Question

The probability density function of a continuous random variable \( X \) is given by \( f(x) = k(x-1)^3 \), for \( 1 \leq x \leq 3 \). The value of \( k \) is:

• A. \( \frac{1}{4} \)
• B. \( \frac{1}{2} \)
• C. \( 2 \)
• D. \( 4 \)

Hint:

The probability density function must integrate to 1 over the given range.
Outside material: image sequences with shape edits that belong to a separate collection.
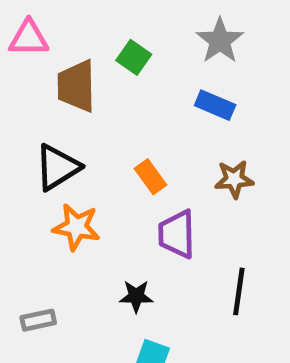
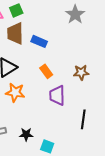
green square: (134, 57) -> (16, 10), moved, turned 32
blue rectangle: (215, 105) -> (39, 41), moved
black star: (136, 296) -> (26, 134), moved

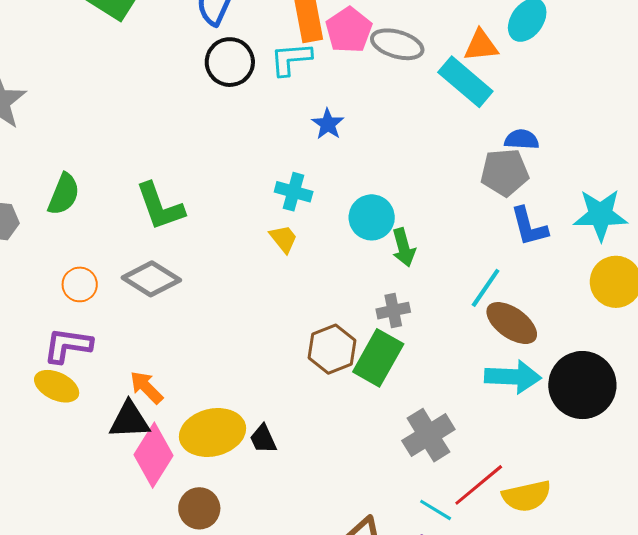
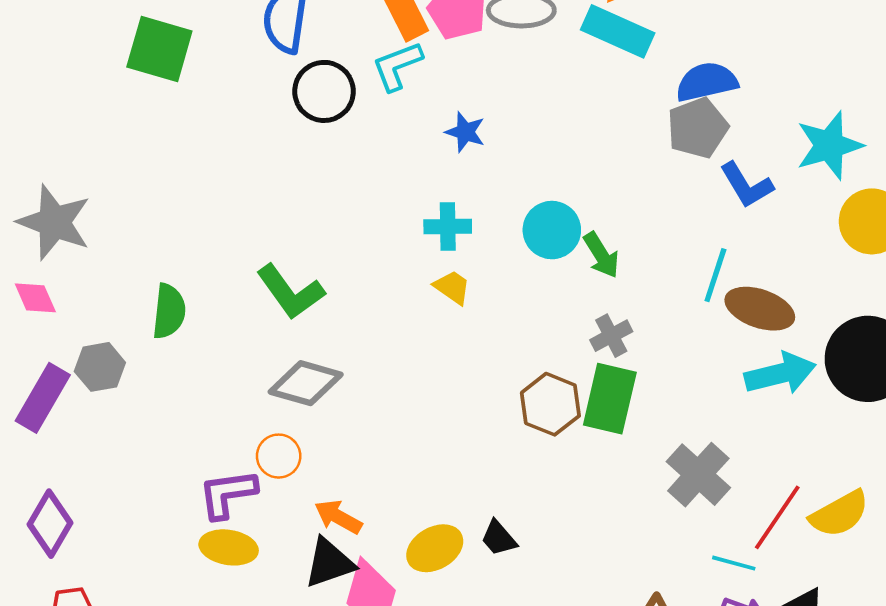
blue semicircle: (522, 139) -> (707, 82), size x1.4
orange circle: (80, 284) -> (279, 456), moved
yellow ellipse: (213, 432) -> (435, 548), size x0.7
Always check by solving \( \int f(x) \,dx = 1 \).

Answer 1

The Correct Option is C

Step 1: Using the Probability Density Function (PDF) property For a valid probability density function: \[ \int_{1}^{3} f(x) \,dx = 1 \] Substituting \( f(x) = k(x-1)^3 \), \[ \int_{1}^{3} k(x-1)^3 \,dx = 1 \]
Step 2: Evaluating the integral \[ k \int_{1}^{3} (x-1)^3 \,dx = 1 \] Using the standard integral formula: \[ \int (x-1)^3 \,dx = \frac{(x-1)^4}{4} \] Evaluating from \( x=1 \) to \( x=3 \): \[ \frac{(3-1)^4}{4} - \frac{(1-1)^4}{4} = \frac{16}{4} - 0 = 4 \]
Step 3: Solving for \( k \) \[ k(D) = 1 \] \[ k = \frac{1}{4} \]